NHKからDVD化されているものはどうしても有名な人の人気演目になってしまうので、そこから漏れている人や演目はなかなか観られないが、視聴室だと分け隔てなく保存しているので(鑑賞教室等のダブルキャストの場合、両方撮影していることもある)、「こんな上手い人がいたんだ!!」という発見もある。

おもしろいのは、同じ演目を何公演かいっきに観るという経験ができること。尼が崎、新口村、熊谷陣屋でそれをやったのだが、人による演奏・演技の違いがとても面白い。

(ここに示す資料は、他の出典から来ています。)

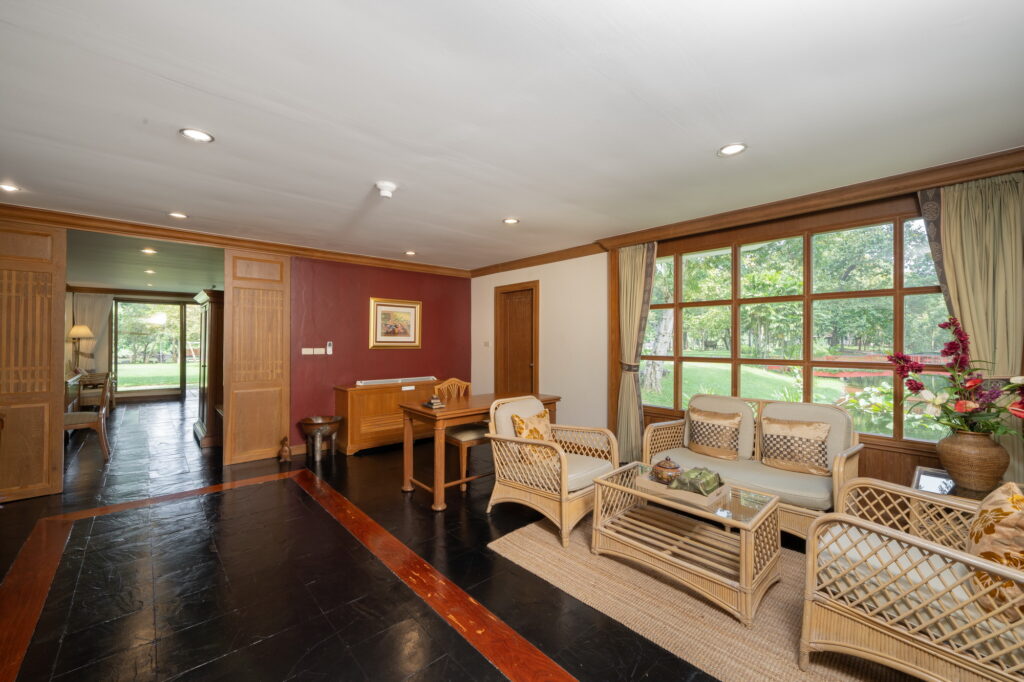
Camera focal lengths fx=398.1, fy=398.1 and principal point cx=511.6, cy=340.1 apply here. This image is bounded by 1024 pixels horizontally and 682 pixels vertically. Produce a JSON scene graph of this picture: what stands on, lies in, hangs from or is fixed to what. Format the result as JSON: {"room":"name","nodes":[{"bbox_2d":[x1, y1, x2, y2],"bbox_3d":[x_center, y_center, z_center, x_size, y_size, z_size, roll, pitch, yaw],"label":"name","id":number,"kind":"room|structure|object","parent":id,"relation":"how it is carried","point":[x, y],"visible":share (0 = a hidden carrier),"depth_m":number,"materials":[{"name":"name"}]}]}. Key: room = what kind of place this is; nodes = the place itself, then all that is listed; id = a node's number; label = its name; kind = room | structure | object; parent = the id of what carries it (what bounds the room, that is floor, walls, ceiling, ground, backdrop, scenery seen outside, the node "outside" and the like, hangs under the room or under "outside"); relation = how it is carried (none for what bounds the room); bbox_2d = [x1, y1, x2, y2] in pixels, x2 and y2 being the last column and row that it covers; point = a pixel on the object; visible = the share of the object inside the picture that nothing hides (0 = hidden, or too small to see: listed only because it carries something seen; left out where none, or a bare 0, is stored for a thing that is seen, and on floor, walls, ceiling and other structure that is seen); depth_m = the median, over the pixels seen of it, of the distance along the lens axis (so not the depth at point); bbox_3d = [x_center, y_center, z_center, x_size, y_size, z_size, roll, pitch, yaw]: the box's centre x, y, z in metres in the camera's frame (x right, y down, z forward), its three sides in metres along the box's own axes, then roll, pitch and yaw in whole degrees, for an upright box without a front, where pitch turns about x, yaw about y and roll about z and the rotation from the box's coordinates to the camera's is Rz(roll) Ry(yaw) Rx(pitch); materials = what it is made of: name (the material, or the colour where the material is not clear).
{"room":"living room","nodes":[
{"label":"living room","id":0,"kind":"room"},
{"bbox_2d":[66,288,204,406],"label":"far room wall","id":1,"kind":"structure","parent":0,"point":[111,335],"depth_m":8.44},
{"bbox_2d":[68,292,112,372],"bbox_3d":[-8.694,0.125,8.187,0.665,2.207,0.124,0,0,-42],"label":"curtain","id":2,"kind":"object","parent":1,"relation":"attached to","point":[91,323],"visible":0.49,"depth_m":8.20,"materials":[{"name":"fabric"}]},
{"bbox_2d":[112,300,200,400],"bbox_3d":[-8.058,0.223,9.368,1.828,2.223,0.130,0,0,-42],"label":"glass door","id":3,"kind":"structure","parent":1,"relation":"in","point":[123,366],"depth_m":9.18,"materials":[{"name":"glass"}]},
{"bbox_2d":[65,225,221,296],"bbox_3d":[-5.657,-1.131,6.508,3.404,0.111,6.057,0,0,-42],"label":"far room ceiling","id":4,"kind":"structure","parent":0,"point":[165,281],"depth_m":5.71,"materials":[{"name":"paint"}]},
{"bbox_2d":[141,247,156,253],"bbox_3d":[-4.393,-1.084,4.823,0.157,0.012,0.160,0,0,-42],"label":"ceiling light","id":5,"kind":"object","parent":4,"relation":"in","point":[149,251],"visible":0.98,"depth_m":4.81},
{"bbox_2d":[144,268,155,273],"bbox_3d":[-5.655,-1.078,6.225,0.156,0.015,0.161,0,0,-42],"label":"ceiling light","id":6,"kind":"object","parent":4,"relation":"in","point":[149,271],"visible":0.99,"depth_m":6.21,"materials":[{"name":"white"}]},
{"bbox_2d":[287,256,470,452],"bbox_3d":[-1.808,0.134,5.408,2.912,2.430,0.158,0,0,-42],"label":"red wall","id":7,"kind":"structure","parent":0,"point":[361,319],"depth_m":5.16,"materials":[{"name":"red paint"}]},
{"bbox_2d":[1,203,471,276],"bbox_3d":[-2.652,-1.055,4.445,4.528,0.106,0.230,0,0,-42],"label":"crown molding","id":8,"kind":"structure","parent":7,"relation":"attached to","point":[305,251],"depth_m":4.09,"materials":[{"name":"brown wood"}]},
{"bbox_2d":[0,218,68,501],"bbox_3d":[-4.233,0.156,3.278,0.742,2.368,0.076,0,0,-42],"label":"sliding door","id":9,"kind":"structure","parent":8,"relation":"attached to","point":[63,305],"depth_m":3.39,"materials":[{"name":"brown wood"}]},
{"bbox_2d":[222,249,291,464],"bbox_3d":[-2.856,0.165,4.487,0.641,2.371,0.070,0,0,-42],"label":"sliding door","id":10,"kind":"structure","parent":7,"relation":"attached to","point":[235,303],"depth_m":4.46,"materials":[{"name":"brown wood"}]},
{"bbox_2d":[301,347,324,354],"bbox_3d":[-2.418,0.128,4.828,0.235,0.090,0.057,0,0,-42],"label":"light switch","id":11,"kind":"object","parent":7,"relation":"attached to","point":[303,352],"visible":0.98,"depth_m":4.82,"materials":[{"name":"white plastic"}]},
{"bbox_2d":[325,341,333,354],"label":"remote control","id":12,"kind":"object","parent":7,"relation":"attached to","point":[329,348],"visible":0.99,"depth_m":4.97,"materials":[{"name":"white plastic"}]},
{"bbox_2d":[368,298,421,348],"bbox_3d":[-1.566,-0.222,5.378,0.708,0.649,0.034,0,0,-42],"label":"framed picture","id":13,"kind":"object","parent":7,"relation":"attached to","point":[407,307],"visible":0.99,"depth_m":5.36,"materials":[{"name":"gold"}]},
{"bbox_2d":[0,391,791,681],"bbox_3d":[-2.084,1.391,4.124,6.254,0.108,12.383,0,0,-42],"label":"floor","id":14,"kind":"structure","parent":0,"point":[363,462],"depth_m":2.25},
{"bbox_2d":[64,371,113,460],"bbox_3d":[-4.979,0.868,4.582,0.535,0.968,0.530,0,0,-42],"label":"wooden chair","id":15,"kind":"object","parent":14,"relation":"on","point":[93,420],"visible":0.64,"depth_m":4.55,"materials":[{"name":"brown wood"}]},
{"bbox_2d":[65,371,114,411],"bbox_3d":[-7.463,0.978,7.061,0.574,0.723,0.919,0,0,-42],"label":"desk","id":16,"kind":"object","parent":14,"relation":"on","point":[73,382],"visible":0.45,"depth_m":6.87,"materials":[{"name":"brown wood"}]},
{"bbox_2d":[68,324,93,374],"bbox_3d":[-7.722,0.165,7.108,0.344,0.862,0.351,0,0,-42],"label":"table lamp","id":17,"kind":"object","parent":16,"relation":"on","point":[81,329],"visible":0.92,"depth_m":7.05,"materials":[{"name":"metal"}]},
{"bbox_2d":[192,289,224,448],"bbox_3d":[-3.987,0.359,5.450,0.501,1.988,1.065,0,0,-42],"label":"wooden cabinet","id":18,"kind":"object","parent":14,"relation":"on","point":[213,311],"visible":0.55,"depth_m":5.05,"materials":[{"name":"brown wood"}]},
{"bbox_2d":[278,435,291,461],"bbox_3d":[-2.540,1.215,4.474,0.124,0.278,0.166,0,0,-42],"label":"figurine","id":19,"kind":"object","parent":14,"relation":"on","point":[285,456],"visible":0.99,"depth_m":4.43,"materials":[{"name":"brown"}]},
{"bbox_2d":[300,415,342,461],"bbox_3d":[-2.186,1.129,4.586,0.436,0.442,0.439,0,0,-42],"label":"bowl","id":20,"kind":"object","parent":14,"relation":"on","point":[319,422],"visible":0.99,"depth_m":4.50,"materials":[{"name":"metal"}]},
{"bbox_2d":[332,378,442,454],"bbox_3d":[-1.542,0.954,5.218,1.352,0.787,0.462,0,0,-42],"label":"wooden cabinet","id":21,"kind":"object","parent":14,"relation":"on","point":[345,398],"visible":0.71,"depth_m":4.86,"materials":[{"name":"brown wood"}]},
{"bbox_2d":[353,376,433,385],"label":"air conditioner","id":22,"kind":"object","parent":21,"relation":"on","point":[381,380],"visible":0.99,"depth_m":5.08,"materials":[{"name":"white"}]},
{"bbox_2d":[436,378,484,490],"bbox_3d":[-0.455,0.876,3.930,0.502,0.970,0.518,0,0,-42],"label":"wooden chair","id":23,"kind":"object","parent":14,"relation":"on","point":[455,436],"visible":0.54,"depth_m":3.79,"materials":[{"name":"brown wood"}]},
{"bbox_2d":[399,391,559,512],"bbox_3d":[-0.264,0.969,3.814,1.481,0.774,0.695,0,0,-42],"label":"wooden desk","id":24,"kind":"object","parent":14,"relation":"on","point":[463,418],"visible":0.74,"depth_m":3.43,"materials":[{"name":"brown wood"}]},
{"bbox_2d":[424,395,445,408],"bbox_3d":[-0.689,0.544,3.548,0.139,0.084,0.160,0,0,-42],"label":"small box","id":25,"kind":"object","parent":24,"relation":"on","point":[437,400],"visible":0.99,"depth_m":3.51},
{"bbox_2d":[487,511,914,681],"bbox_3d":[1.258,1.343,2.164,1.942,0.015,2.539,0,0,-42],"label":"rug","id":26,"kind":"object","parent":14,"relation":"on","point":[530,531],"visible":0.62,"depth_m":1.97,"materials":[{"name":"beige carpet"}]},
{"bbox_2d":[486,394,618,546],"bbox_3d":[0.311,0.907,3.068,0.748,0.879,0.777,0,0,-42],"label":"wicker armchair","id":27,"kind":"object","parent":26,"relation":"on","point":[564,496],"visible":0.93,"depth_m":2.92,"materials":[{"name":"wicker"}]},
{"bbox_2d":[510,409,552,461],"bbox_3d":[0.173,0.765,3.181,0.412,0.360,0.210,0,0,-42],"label":"throw pillow","id":28,"kind":"object","parent":27,"relation":"on","point":[522,420],"visible":0.63,"depth_m":3.11,"materials":[{"name":"fabric"}]},
{"bbox_2d":[589,463,780,625],"bbox_3d":[0.990,1.119,2.345,0.595,0.420,0.959,0,0,-42],"label":"coffee table","id":29,"kind":"object","parent":26,"relation":"on","point":[748,537],"visible":0.9,"depth_m":2.18,"materials":[{"name":"beige wicker"}]},
{"bbox_2d":[634,470,729,510],"bbox_3d":[1.004,0.874,2.377,0.303,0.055,0.464,0,0,-42],"label":"wooden tray","id":30,"kind":"object","parent":29,"relation":"on","point":[692,494],"visible":0.63,"depth_m":2.27,"materials":[{"name":"beige wood"}]},
{"bbox_2d":[650,456,682,484],"bbox_3d":[0.965,0.797,2.482,0.179,0.157,0.179,0,0,-42],"label":"lidded bowl","id":31,"kind":"object","parent":30,"relation":"on","point":[662,464],"visible":0.98,"depth_m":2.43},
{"bbox_2d":[671,467,724,495],"bbox_3d":[1.093,0.817,2.339,0.255,0.104,0.215,0,0,-42],"label":"green box","id":32,"kind":"object","parent":30,"relation":"on","point":[690,478],"visible":0.98,"depth_m":2.29,"materials":[{"name":"green"}]},
{"bbox_2d":[798,479,1023,681],"bbox_3d":[1.759,0.907,1.488,0.842,0.841,0.901,0,0,-29],"label":"rattan armchair","id":33,"kind":"object","parent":26,"relation":"on","point":[914,637],"visible":0.99,"depth_m":1.45,"materials":[{"name":"wicker"}]},
{"bbox_2d":[966,480,1023,619],"bbox_3d":[1.798,0.732,1.379,0.481,0.420,0.284,0,0,-29],"label":"cushion","id":34,"kind":"object","parent":33,"relation":"on","point":[984,531],"visible":0.84,"depth_m":1.35,"materials":[{"name":"fabric"}]},
{"bbox_2d":[641,394,863,542],"bbox_3d":[1.787,0.916,3.061,0.778,0.873,1.417,0,0,-42],"label":"wicker sofa","id":35,"kind":"object","parent":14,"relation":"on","point":[844,456],"visible":0.63,"depth_m":2.90,"materials":[{"name":"wicker"}]},
{"bbox_2d":[686,406,741,460],"bbox_3d":[1.672,0.771,3.320,0.216,0.373,0.441,0,0,-42],"label":"throw pillow","id":36,"kind":"object","parent":35,"relation":"on","point":[726,434],"visible":0.99,"depth_m":3.25,"materials":[{"name":"beige fabric"}]},
{"bbox_2d":[761,415,830,475],"bbox_3d":[2.077,0.770,2.939,0.202,0.358,0.451,0,0,-42],"label":"cushion","id":37,"kind":"object","parent":35,"relation":"on","point":[778,456],"visible":0.99,"depth_m":2.88,"materials":[{"name":"beige fabric"}]},
{"bbox_2d":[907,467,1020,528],"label":"side table","id":38,"kind":"object","parent":14,"relation":"on","point":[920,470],"visible":0.19,"depth_m":2.17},
{"bbox_2d":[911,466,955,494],"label":"picture frame","id":39,"kind":"object","parent":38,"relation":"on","point":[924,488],"visible":0.63,"depth_m":2.26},
{"bbox_2d":[936,430,1011,492],"bbox_3d":[2.499,0.641,2.165,0.275,0.307,0.277,0,0,-42],"label":"vase","id":40,"kind":"object","parent":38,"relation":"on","point":[962,452],"visible":0.9,"depth_m":2.09,"materials":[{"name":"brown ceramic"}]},
{"bbox_2d":[889,316,1023,438],"bbox_3d":[2.459,0.242,2.151,0.610,0.688,0.642,0,0,-42],"label":"flower arrangement","id":41,"kind":"object","parent":40,"relation":"in","point":[948,348],"visible":0.95,"depth_m":2.13,"materials":[{"name":"plant"}]},
{"bbox_2d":[0,0,1023,270],"bbox_3d":[-0.621,-1.163,2.529,5.391,0.112,6.801,0,0,-42],"label":"ceiling","id":42,"kind":"structure","parent":0,"point":[512,205],"depth_m":1.91,"materials":[{"name":"white paint"}]},
{"bbox_2d":[0,183,20,192],"bbox_3d":[-3.686,-1.114,2.894,0.152,0.009,0.154,0,0,-42],"label":"recessed light","id":43,"kind":"object","parent":42,"relation":"in","point":[9,187],"visible":0.99,"depth_m":2.91,"materials":[{"name":"white"}]},
{"bbox_2d":[168,211,187,218],"bbox_3d":[-2.976,-1.114,3.543,0.154,0.009,0.156,0,0,-42],"label":"recessed light","id":44,"kind":"object","parent":42,"relation":"in","point":[179,215],"visible":0.98,"depth_m":3.54,"materials":[{"name":"white"}]},
{"bbox_2d":[179,128,213,142],"bbox_3d":[-1.713,-1.115,2.165,0.158,0.009,0.158,0,0,-42],"label":"recessed light","id":45,"kind":"object","parent":42,"relation":"in","point":[203,136],"visible":0.98,"depth_m":2.16,"materials":[{"name":"white"}]},
{"bbox_2d":[374,181,396,197],"bbox_3d":[-0.903,-1.074,2.858,0.149,0.072,0.149,0,0,-42],"label":"smoke detector","id":46,"kind":"object","parent":42,"relation":"attached to","point":[385,193],"visible":0.98,"depth_m":2.82,"materials":[{"name":"white plastic"}]},
{"bbox_2d":[404,250,416,255],"bbox_3d":[-1.268,-1.093,4.979,0.151,0.014,0.153,0,0,-42],"label":"recessed light","id":47,"kind":"object","parent":42,"relation":"in","point":[411,253],"visible":0.99,"depth_m":4.97,"materials":[{"name":"white"}]},
{"bbox_2d":[502,217,519,224],"bbox_3d":[-0.011,-1.099,3.661,0.151,0.010,0.152,0,0,-42],"label":"recessed light","id":48,"kind":"object","parent":42,"relation":"in","point":[512,221],"visible":0.99,"depth_m":3.65,"materials":[{"name":"white"}]},
{"bbox_2d":[717,143,746,156],"bbox_3d":[1.276,-1.105,2.311,0.157,0.009,0.159,0,0,-42],"label":"recessed light","id":49,"kind":"object","parent":42,"relation":"in","point":[734,148],"visible":0.99,"depth_m":2.31,"materials":[{"name":"white"}]},
{"bbox_2d":[471,157,1023,494],"bbox_3d":[1.524,0.107,4.079,0.223,2.478,6.391,0,0,-42],"label":"window wall","id":50,"kind":"structure","parent":0,"point":[566,263],"depth_m":4.67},
{"bbox_2d":[483,340,489,346],"bbox_3d":[-0.385,0.052,5.918,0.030,0.106,0.112,0,0,-42],"label":"light switch","id":51,"kind":"object","parent":50,"relation":"attached to","point":[485,342],"visible":0.98,"depth_m":5.91,"materials":[{"name":"white"}]},
{"bbox_2d":[496,282,539,394],"bbox_3d":[0.053,0.307,5.607,0.123,2.097,0.872,0,0,-42],"label":"wooden door","id":52,"kind":"structure","parent":50,"relation":"in","point":[530,368],"depth_m":5.62,"materials":[{"name":"brown wood"}]},
{"bbox_2d":[615,239,658,463],"bbox_3d":[1.282,0.154,4.163,0.147,2.352,0.485,0,0,-42],"label":"curtain","id":53,"kind":"object","parent":50,"relation":"attached to","point":[634,261],"visible":0.8,"depth_m":4.19,"materials":[{"name":"fabric"}]},
{"bbox_2d":[468,147,1023,278],"bbox_3d":[1.570,-1.050,3.676,0.226,0.106,5.749,0,0,-42],"label":"crown molding","id":54,"kind":"structure","parent":50,"relation":"attached to","point":[950,166],"depth_m":3.06,"materials":[{"name":"brown wood"}]},
{"bbox_2d":[638,210,959,448],"bbox_3d":[2.184,-0.071,3.411,0.121,1.697,2.501,0,0,-42],"label":"window","id":55,"kind":"structure","parent":50,"relation":"in","point":[666,404],"depth_m":3.24,"materials":[{"name":"glass"}]},
{"bbox_2d":[918,171,1023,485],"bbox_3d":[2.888,0.138,2.435,0.124,2.285,0.599,0,0,-42],"label":"curtain","id":56,"kind":"object","parent":50,"relation":"attached to","point":[1006,267],"visible":0.58,"depth_m":2.42,"materials":[{"name":"fabric"}]}
]}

人形は、同じ人でも、時期によって演技が微妙に違っていたりする。初代玉男師匠が光秀を勤めている尼が崎を何本か観たけど、光秀の出の場所が現行と違うときがあったのが面白かったな。光秀、いまは下手の奥側から出ますけど、屋台の裏から出ているときがあった。出のところの詞章が「夕顔棚のこなたより現れ出でたる」だから、夕顔棚のある屋台側から出てみるという試みだったのだろうか。
そして、丁寧な人は丁寧だし、雑な人は雑だということがはっきりわかる。雑な人は本当に雑。こんないい役もらっといてこの程度でいいと思ってるのかと感じてしまうこともある。残酷ですが……。
それと、時代による人形の衣装の違いも面白い。陣屋でいうと、時代によって相模の打掛がちょっと違ったりする。いまは結構ギラギラなのを着ているけど、少し前だと着物と同じグレーの打掛で、楚々とした感じ。それと、自前なのか、いまとは違うかしらを使っている人がいたり。大江巳之助さんのものとは違うのかなという独特の表情をしている相模がいた。新口村の梅川の衣装も、時代によっては妙に派手な人がいて、「そんな格好で逃避行とかありえんやろ!」とは思うけど、面白い。人形遣いの違いっていうか、その時代時代に誂えていた衣装の違いなんだろうなとは思いますが。あとは、着付けの違い。襟をかなりざっくり見せる+裾の内側を若干はだけさせることで、衣装自体ではなく、着付けで派手に見せている人がいたり。個々の人形遣いさんの工夫が感じられて、面白い。